Extracted page text data:

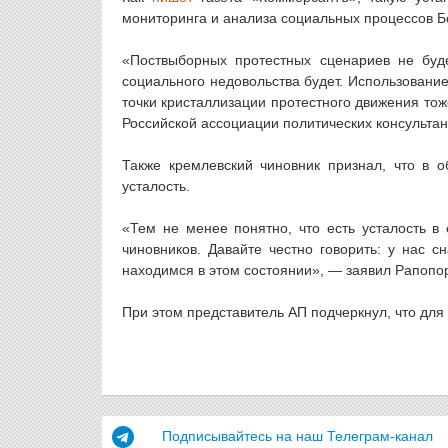
мониторинга и анализа социальных процессов Б
«Поствыборных протестных сценариев не буд
социального недовольства будет. Использовани
точки кристаллизации протестного движения то
Российской ассоциации политических консультан
Также кремлевский чиновник признал, что в о
усталость.
«Тем не менее понятно, что есть усталость в 
чиновников. Давайте честно говорить: у нас
находимся в этом состоянии», — заявил Рапопор
При этом представитель АП подчеркнул, что для
Подписывайтесь на наш Телеграм-канал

*DIRECTIONS FOR THIS TASK*: Format the text in the rows above as a JSON list of strings, one string per line, with blank lines omitted and the pictures left out.

*TASK RESULT*:
[
  "мониторинга и анализа социальных процессов Б",
  "«Поствыборных протестных сценариев не буд",
  "социального недовольства будет. Использовани",
  "точки кристаллизации протестного движения то",
  "Российской ассоциации политических консультан",
  "Также кремлевский чиновник признал, что в о",
  "усталость.",
  "«Тем не менее понятно, что есть усталость в ",
  "чиновников. Давайте честно говорить: у нас",
  "находимся в этом состоянии», — заявил Рапопор",
  "При этом представитель АП подчеркнул, что для",
  "Подписывайтесь на наш Телеграм-канал"
]